“If you abide in my word, you are truly my
disciples, and you will know the truth, and the truth will set you free.” (John
8:31-32, ESV)
“Don’t let the false
narratives keep you at their mercy. The
story you are telling yourself is rarely the story that’s actually true.” That was the message from my time with Jesus
this morning.
I’ve been thinking a lot lately
about false narratives, those I live by and those that I allow to hold me
captive. The lies I’ve bought into about
myself, my world, and even my God, that make me the absolute worst version of
myself. They make me fearful and anxious
and insecure. They make me busy and
driven and manipulative. They call me to
acquire and compare and compete. They
tell me I need to earn and achieve and perform, all in hopes of convincing
myself and my world that I am actually worthy of being loved. And until I realize that I am already loved,
and therefore of infinite value and worth, I will never really be able to love
anyone else. I will be too busy trying
to extort and manipulate love out of them.

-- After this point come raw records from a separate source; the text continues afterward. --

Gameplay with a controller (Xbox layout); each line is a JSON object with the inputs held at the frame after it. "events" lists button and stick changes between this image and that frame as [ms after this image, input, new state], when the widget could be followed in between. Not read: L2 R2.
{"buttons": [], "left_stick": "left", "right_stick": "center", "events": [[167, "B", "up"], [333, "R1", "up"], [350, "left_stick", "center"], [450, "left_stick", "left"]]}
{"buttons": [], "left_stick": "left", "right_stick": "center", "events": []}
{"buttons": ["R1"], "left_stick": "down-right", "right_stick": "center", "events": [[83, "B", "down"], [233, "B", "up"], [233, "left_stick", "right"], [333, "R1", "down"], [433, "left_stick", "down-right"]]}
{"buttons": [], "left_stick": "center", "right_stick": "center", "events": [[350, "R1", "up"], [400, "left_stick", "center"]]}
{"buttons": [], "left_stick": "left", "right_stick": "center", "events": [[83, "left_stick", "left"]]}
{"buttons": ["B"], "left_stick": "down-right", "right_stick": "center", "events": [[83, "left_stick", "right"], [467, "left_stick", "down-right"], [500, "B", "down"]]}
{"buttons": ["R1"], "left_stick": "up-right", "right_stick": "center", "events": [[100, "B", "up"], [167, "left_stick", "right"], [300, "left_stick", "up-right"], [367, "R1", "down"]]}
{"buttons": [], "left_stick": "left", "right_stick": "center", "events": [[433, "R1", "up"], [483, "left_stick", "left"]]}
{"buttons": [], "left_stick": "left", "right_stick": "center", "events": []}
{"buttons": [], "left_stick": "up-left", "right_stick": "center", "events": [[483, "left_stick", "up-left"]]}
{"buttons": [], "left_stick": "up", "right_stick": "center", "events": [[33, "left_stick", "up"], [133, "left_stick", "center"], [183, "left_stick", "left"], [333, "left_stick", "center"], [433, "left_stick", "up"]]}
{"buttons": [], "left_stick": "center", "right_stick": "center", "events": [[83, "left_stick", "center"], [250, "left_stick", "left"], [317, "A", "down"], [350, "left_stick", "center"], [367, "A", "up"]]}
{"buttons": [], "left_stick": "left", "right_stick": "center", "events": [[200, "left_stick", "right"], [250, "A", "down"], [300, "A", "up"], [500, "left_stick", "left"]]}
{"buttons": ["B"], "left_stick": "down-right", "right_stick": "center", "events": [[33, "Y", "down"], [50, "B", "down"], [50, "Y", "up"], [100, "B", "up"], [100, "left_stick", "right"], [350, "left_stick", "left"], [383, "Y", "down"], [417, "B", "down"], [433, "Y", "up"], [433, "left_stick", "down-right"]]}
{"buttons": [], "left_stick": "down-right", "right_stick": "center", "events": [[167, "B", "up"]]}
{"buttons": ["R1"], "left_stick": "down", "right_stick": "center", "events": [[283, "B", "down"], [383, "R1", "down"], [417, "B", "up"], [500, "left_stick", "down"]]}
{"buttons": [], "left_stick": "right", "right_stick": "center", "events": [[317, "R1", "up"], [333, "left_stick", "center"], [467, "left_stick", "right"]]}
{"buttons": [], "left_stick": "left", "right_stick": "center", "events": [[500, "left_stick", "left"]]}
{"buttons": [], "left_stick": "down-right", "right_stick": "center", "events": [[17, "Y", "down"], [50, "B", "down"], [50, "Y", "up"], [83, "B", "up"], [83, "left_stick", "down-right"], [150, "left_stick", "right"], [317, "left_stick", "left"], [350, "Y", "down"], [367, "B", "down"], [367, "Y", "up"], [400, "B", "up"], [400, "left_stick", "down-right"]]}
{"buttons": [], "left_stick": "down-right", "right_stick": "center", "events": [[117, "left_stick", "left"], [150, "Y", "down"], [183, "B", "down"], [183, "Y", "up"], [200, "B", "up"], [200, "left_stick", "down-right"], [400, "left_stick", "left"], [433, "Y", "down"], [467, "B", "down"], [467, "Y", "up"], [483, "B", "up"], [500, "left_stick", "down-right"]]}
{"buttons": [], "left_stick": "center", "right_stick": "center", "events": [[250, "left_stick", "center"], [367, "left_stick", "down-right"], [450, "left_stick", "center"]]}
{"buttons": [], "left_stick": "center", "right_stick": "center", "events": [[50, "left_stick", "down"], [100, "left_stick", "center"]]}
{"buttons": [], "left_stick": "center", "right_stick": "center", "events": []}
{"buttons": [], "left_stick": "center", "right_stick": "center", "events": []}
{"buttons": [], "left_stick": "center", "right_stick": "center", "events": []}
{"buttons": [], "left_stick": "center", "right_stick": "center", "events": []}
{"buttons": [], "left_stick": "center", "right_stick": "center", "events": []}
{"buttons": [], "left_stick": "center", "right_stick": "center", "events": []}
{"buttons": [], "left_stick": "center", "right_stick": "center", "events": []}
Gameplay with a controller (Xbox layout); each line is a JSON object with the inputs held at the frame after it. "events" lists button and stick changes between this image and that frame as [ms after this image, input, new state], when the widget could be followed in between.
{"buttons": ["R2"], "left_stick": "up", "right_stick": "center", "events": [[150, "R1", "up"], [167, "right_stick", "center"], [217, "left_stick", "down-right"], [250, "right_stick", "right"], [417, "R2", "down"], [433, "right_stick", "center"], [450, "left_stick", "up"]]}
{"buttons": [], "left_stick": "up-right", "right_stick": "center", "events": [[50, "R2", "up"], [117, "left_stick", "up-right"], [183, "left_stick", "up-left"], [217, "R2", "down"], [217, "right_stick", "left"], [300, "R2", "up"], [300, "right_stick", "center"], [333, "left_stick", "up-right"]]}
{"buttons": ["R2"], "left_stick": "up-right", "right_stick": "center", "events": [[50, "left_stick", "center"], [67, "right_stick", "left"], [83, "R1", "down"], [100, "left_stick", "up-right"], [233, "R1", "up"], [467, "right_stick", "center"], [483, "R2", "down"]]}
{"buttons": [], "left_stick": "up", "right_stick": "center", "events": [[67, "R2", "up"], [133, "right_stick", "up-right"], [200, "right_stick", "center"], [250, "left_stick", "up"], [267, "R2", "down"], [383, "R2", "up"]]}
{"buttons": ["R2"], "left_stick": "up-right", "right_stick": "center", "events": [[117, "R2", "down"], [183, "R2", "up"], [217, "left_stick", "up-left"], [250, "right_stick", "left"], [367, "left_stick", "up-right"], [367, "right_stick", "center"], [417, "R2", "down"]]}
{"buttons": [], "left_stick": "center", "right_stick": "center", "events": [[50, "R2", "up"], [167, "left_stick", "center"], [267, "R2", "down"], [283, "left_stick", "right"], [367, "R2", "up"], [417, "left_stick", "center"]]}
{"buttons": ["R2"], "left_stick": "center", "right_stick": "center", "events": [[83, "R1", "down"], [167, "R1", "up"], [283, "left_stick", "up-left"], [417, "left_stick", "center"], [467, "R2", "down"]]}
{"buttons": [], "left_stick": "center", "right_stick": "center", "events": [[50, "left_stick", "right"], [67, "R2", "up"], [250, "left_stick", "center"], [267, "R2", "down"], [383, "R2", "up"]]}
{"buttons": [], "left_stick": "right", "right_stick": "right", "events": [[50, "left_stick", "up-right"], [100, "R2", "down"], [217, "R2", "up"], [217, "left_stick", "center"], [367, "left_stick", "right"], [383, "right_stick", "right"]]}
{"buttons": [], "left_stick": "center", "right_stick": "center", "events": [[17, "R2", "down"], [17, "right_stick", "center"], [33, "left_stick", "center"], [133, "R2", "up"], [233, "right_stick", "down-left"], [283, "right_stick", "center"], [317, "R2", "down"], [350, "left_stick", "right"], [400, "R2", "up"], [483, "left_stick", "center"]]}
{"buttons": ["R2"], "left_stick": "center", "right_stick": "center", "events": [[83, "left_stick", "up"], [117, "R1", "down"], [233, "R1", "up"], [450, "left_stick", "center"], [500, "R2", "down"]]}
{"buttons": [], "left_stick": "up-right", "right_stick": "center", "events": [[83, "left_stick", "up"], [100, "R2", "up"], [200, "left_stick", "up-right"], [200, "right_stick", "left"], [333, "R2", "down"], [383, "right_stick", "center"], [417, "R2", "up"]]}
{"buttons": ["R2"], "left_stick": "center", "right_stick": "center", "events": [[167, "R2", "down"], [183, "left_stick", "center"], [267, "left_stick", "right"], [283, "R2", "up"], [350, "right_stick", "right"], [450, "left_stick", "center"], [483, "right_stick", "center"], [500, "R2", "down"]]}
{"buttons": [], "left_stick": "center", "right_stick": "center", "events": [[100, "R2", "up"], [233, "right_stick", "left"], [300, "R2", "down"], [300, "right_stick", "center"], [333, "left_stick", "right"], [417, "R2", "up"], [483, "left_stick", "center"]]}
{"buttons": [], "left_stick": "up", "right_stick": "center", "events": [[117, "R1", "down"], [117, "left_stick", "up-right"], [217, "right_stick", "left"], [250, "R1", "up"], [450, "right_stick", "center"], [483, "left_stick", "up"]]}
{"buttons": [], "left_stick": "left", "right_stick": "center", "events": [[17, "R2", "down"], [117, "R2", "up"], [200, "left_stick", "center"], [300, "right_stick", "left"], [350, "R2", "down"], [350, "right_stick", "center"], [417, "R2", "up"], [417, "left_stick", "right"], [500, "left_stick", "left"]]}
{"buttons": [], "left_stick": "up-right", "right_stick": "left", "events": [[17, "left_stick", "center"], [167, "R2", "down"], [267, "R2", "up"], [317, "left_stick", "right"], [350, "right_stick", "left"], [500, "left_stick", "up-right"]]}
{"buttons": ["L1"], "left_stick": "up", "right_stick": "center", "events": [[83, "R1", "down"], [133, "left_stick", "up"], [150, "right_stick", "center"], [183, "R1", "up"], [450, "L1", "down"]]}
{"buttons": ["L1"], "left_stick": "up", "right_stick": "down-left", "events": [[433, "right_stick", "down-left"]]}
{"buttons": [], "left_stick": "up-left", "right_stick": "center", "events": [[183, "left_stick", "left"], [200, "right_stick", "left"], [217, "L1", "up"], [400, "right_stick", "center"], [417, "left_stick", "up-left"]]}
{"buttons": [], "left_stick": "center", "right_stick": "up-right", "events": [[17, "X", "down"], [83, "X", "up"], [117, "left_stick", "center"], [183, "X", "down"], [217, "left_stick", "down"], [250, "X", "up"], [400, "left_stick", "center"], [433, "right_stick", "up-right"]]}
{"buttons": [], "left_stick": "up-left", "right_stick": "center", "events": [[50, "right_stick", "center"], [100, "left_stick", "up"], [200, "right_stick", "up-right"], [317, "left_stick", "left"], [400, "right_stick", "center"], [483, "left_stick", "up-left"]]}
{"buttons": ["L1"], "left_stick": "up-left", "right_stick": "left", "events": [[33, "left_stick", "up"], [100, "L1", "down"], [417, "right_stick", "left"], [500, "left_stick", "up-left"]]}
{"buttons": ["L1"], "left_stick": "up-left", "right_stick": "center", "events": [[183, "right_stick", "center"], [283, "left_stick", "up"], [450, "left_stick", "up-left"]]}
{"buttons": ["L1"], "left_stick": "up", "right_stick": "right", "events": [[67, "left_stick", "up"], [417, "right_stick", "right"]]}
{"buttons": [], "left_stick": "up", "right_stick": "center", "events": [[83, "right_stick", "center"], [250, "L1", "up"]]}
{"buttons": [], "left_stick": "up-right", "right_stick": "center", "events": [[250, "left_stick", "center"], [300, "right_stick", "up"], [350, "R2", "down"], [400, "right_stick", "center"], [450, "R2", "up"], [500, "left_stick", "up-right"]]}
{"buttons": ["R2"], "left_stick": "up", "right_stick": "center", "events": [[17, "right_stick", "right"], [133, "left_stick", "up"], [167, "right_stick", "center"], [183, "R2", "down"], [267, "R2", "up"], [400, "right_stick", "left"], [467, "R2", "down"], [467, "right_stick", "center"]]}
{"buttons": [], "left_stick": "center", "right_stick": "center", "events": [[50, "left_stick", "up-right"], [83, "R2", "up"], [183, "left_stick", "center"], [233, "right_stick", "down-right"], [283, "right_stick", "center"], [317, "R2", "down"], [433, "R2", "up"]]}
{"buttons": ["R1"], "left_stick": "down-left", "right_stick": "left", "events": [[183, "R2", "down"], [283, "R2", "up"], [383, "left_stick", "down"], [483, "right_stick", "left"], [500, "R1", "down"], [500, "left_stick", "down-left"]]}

I don't know what your false narratives tell you, but mine tell me I am not enough—not talented enough, not gifted enough, not
skilled enough, not smart enough, not attractive enough, etc. And they tell me I suck: I suck as a writer, I suck as a
worker, I suck as a son, I suck as a husband, I suck as a dad, I suck as a
friend, I suck as a man, I suck as an everything.
When I am believing these lies, they cause
me to interpret everything in light them--which is actually oh so dark. In turn, this causes me to create narratives for others that do not exist and assign motives that are simply not true, which just reinforces the lies I believe about myself and my world, only making them stronger. It is a downward spiral that is impossible to pull out of unless Jesus--the way the truth and the life--intervenes. When I let these voices
control and consume me, my neediness
and fear and insecurity rule the day. It’s
astounding, and more than a little baffling, that I give these voices the free rein
that I do.
Then Jesus comes along
and tells me the truth: “You are seen, you are known, and you are deeply loved. You are of infinite value and worth and do
not have to do anything to prove it. You
don’t have to do anything to justify your existence. You don’t need others to give you your value
and your identity because I have already done that. Let my love be the basis and foundation for
everything you do. Don’t let the false
narratives hold you hostage, I came to tell you the truth. Abide in my word and you will know the truth
and the truth will set you free. For if
you are not free, it means that you are believing something that is not true. So stop listening to the lies and start
believing the truth.”
Lord Jesus, save me from
myself. Let your love and your grace and
your truth define and determine me. Free
me from the lies I believe about you, about myself, and about others, and help me to constantly abide in your truth. Amen.